▶ _PROBLEM TO SOLVE_
From the first line to the last, copy the material word for word; pictures stay out.

▶ _SUPPLIED DATA_
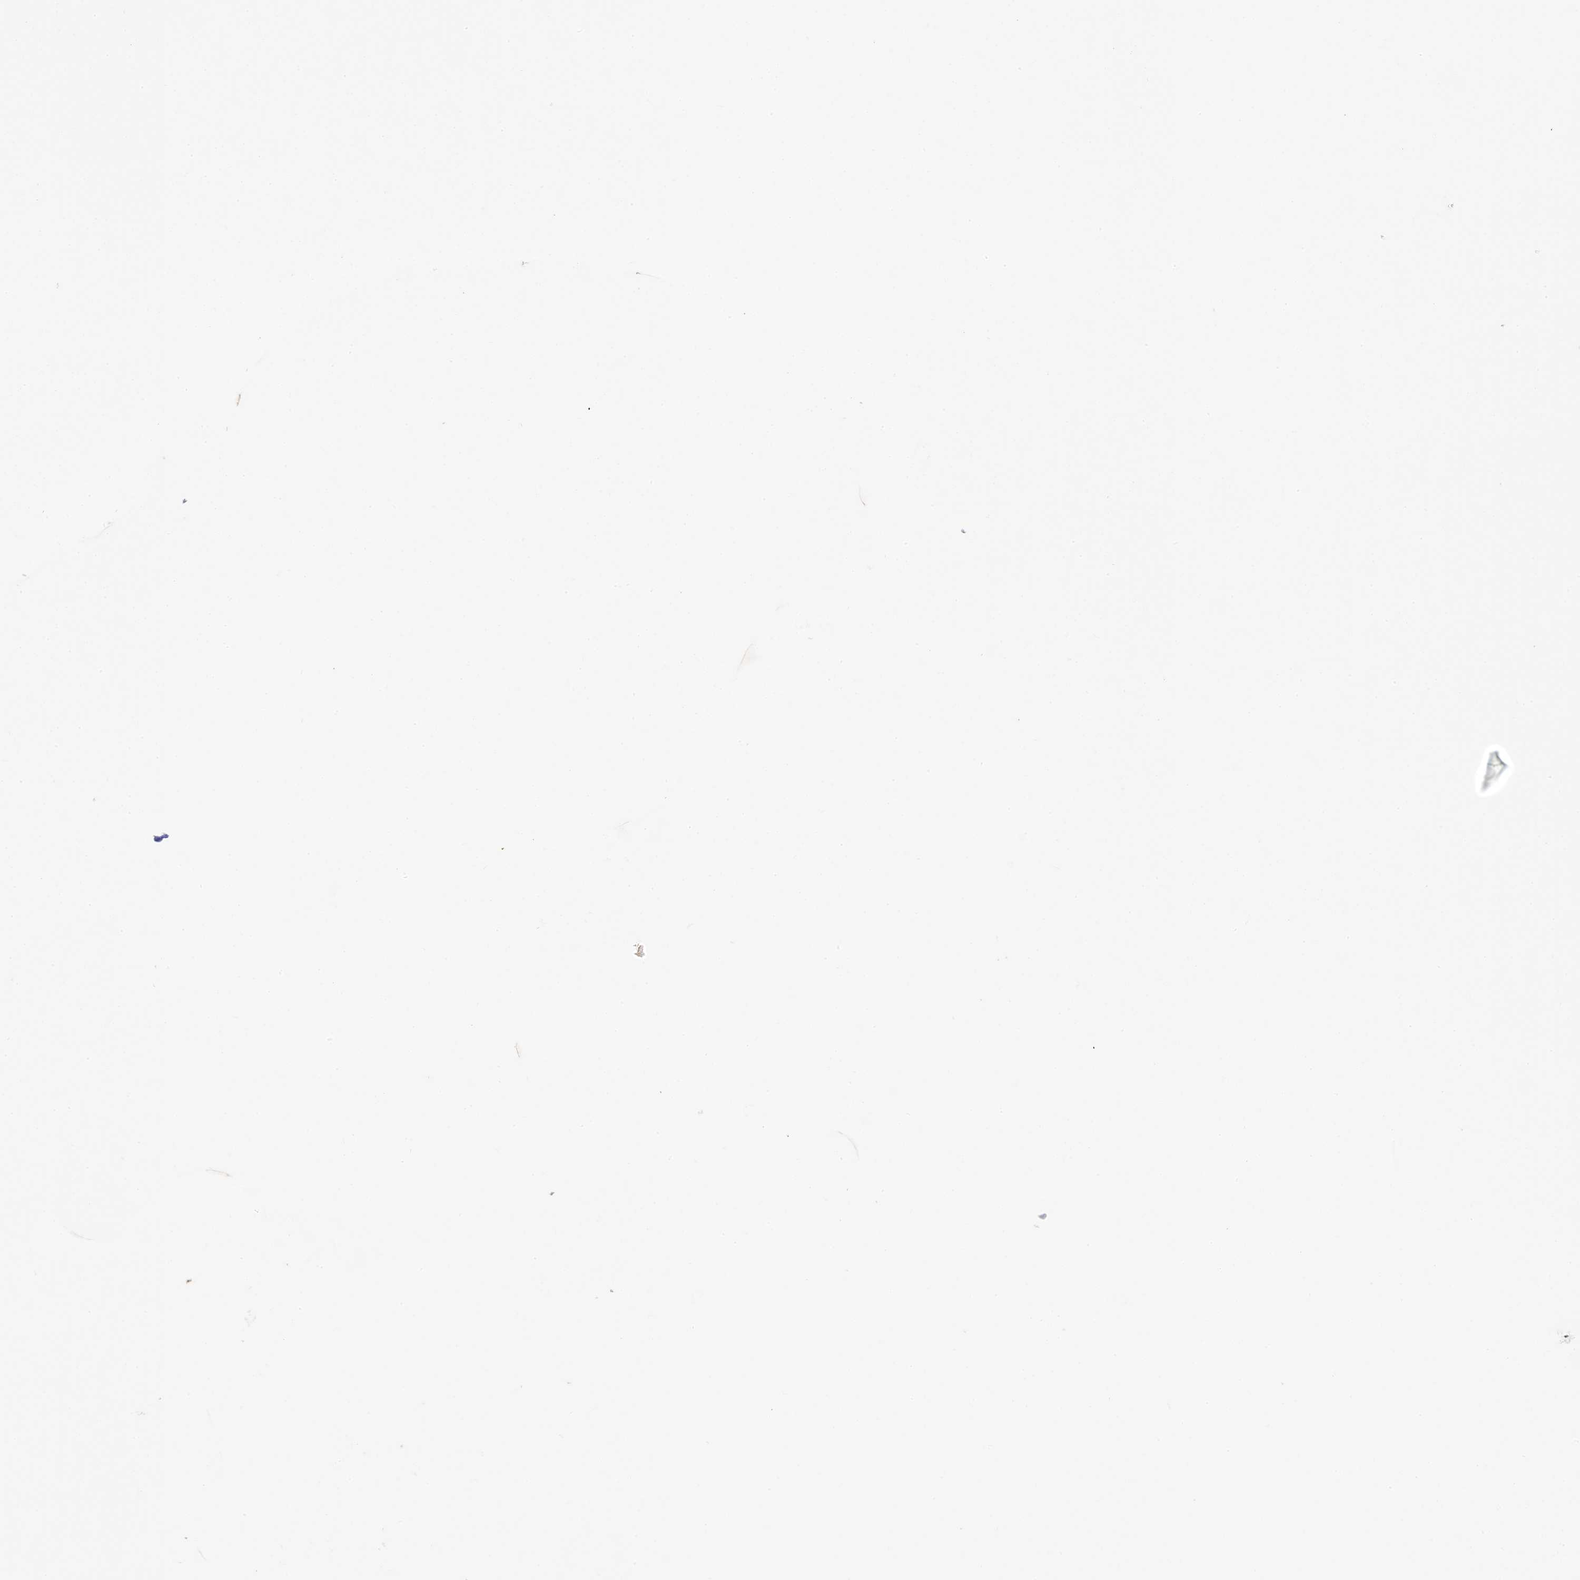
{"staining": {"intensity": "moderate", "quantity": "<25%", "location": "cytoplasmic/membranous"}, "tissue": "renal cancer", "cell_type": "Tumor cells", "image_type": "cancer", "snomed": [{"axis": "morphology", "description": "Adenocarcinoma, NOS"}, {"axis": "topography", "description": "Kidney"}], "caption": "Brown immunohistochemical staining in renal cancer (adenocarcinoma) exhibits moderate cytoplasmic/membranous staining in approximately <25% of tumor cells.", "gene": "TBC1D1", "patient": {"sex": "female", "age": 56}}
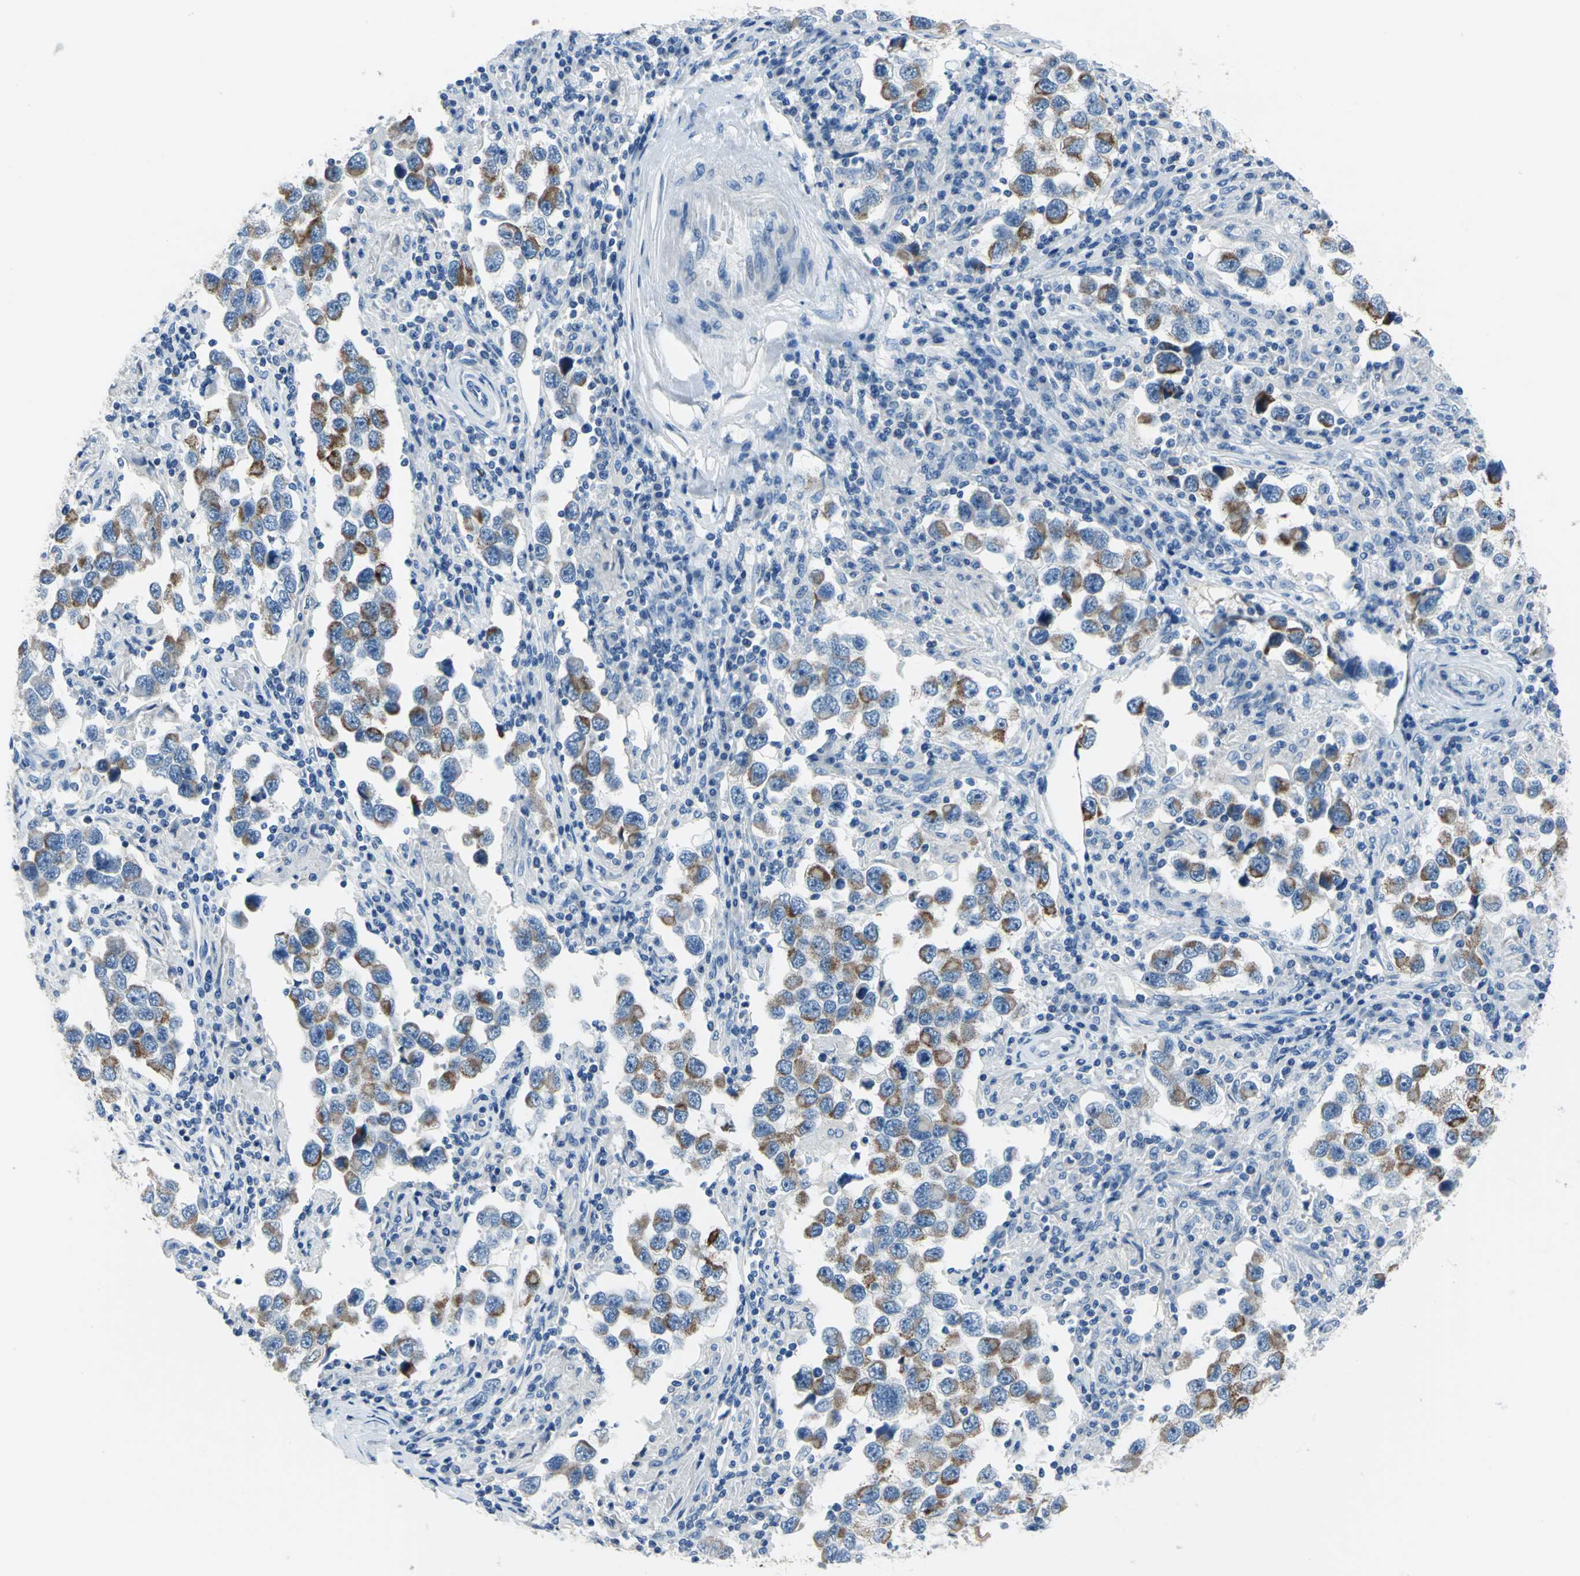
{"staining": {"intensity": "moderate", "quantity": ">75%", "location": "cytoplasmic/membranous"}, "tissue": "testis cancer", "cell_type": "Tumor cells", "image_type": "cancer", "snomed": [{"axis": "morphology", "description": "Carcinoma, Embryonal, NOS"}, {"axis": "topography", "description": "Testis"}], "caption": "The photomicrograph exhibits staining of embryonal carcinoma (testis), revealing moderate cytoplasmic/membranous protein expression (brown color) within tumor cells.", "gene": "MUC4", "patient": {"sex": "male", "age": 21}}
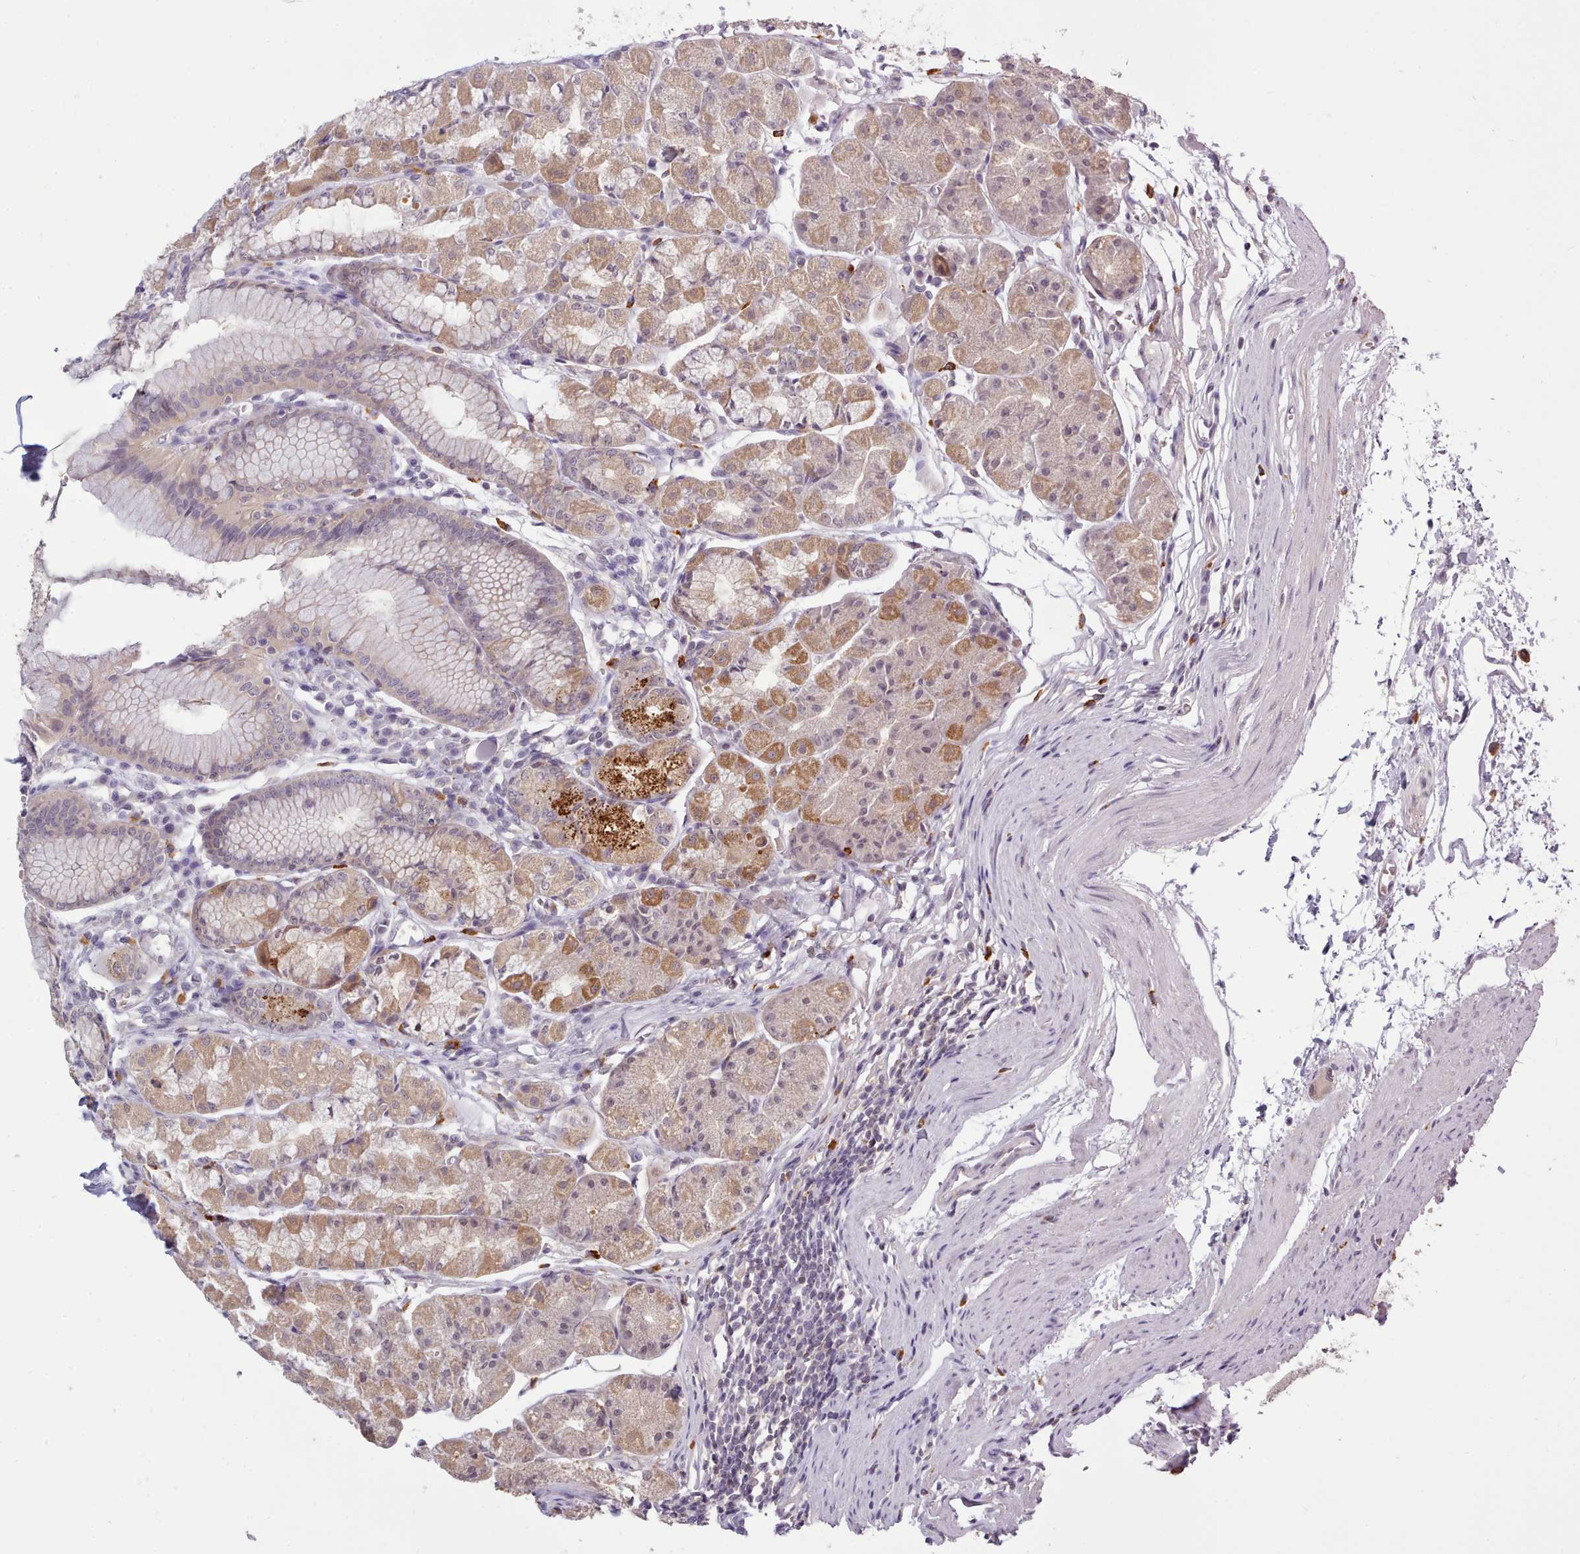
{"staining": {"intensity": "moderate", "quantity": "25%-75%", "location": "cytoplasmic/membranous"}, "tissue": "stomach", "cell_type": "Glandular cells", "image_type": "normal", "snomed": [{"axis": "morphology", "description": "Normal tissue, NOS"}, {"axis": "topography", "description": "Stomach"}], "caption": "IHC micrograph of benign stomach stained for a protein (brown), which reveals medium levels of moderate cytoplasmic/membranous expression in about 25%-75% of glandular cells.", "gene": "ARL17A", "patient": {"sex": "male", "age": 55}}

▶ _TASK ANSWER_
{"staining": {"intensity": "moderate", "quantity": "<25%", "location": "cytoplasmic/membranous"}, "tissue": "renal cancer", "cell_type": "Tumor cells", "image_type": "cancer", "snomed": [{"axis": "morphology", "description": "Adenocarcinoma, NOS"}, {"axis": "topography", "description": "Kidney"}], "caption": "Brown immunohistochemical staining in renal cancer (adenocarcinoma) exhibits moderate cytoplasmic/membranous staining in approximately <25% of tumor cells.", "gene": "TBC1D1", "patient": {"sex": "female", "age": 56}}
{"staining": {"intensity": "moderate", "quantity": ">75%", "location": "cytoplasmic/membranous"}, "tissue": "testis cancer", "cell_type": "Tumor cells", "image_type": "cancer", "snomed": [{"axis": "morphology", "description": "Carcinoma, Embryonal, NOS"}, {"axis": "topography", "description": "Testis"}], "caption": "The photomicrograph exhibits staining of embryonal carcinoma (testis), revealing moderate cytoplasmic/membranous protein expression (brown color) within tumor cells.", "gene": "MUC4", "patient": {"sex": "male", "age": 21}}
{"staining": {"intensity": "moderate", "quantity": "25%-75%", "location": "cytoplasmic/membranous"}, "tissue": "stomach", "cell_type": "Glandular cells", "image_type": "normal", "snomed": [{"axis": "morphology", "description": "Normal tissue, NOS"}, {"axis": "topography", "description": "Stomach"}], "caption": "IHC micrograph of benign stomach stained for a protein (brown), which reveals medium levels of moderate cytoplasmic/membranous expression in about 25%-75% of glandular cells.", "gene": "ARL17A", "patient": {"sex": "male", "age": 55}}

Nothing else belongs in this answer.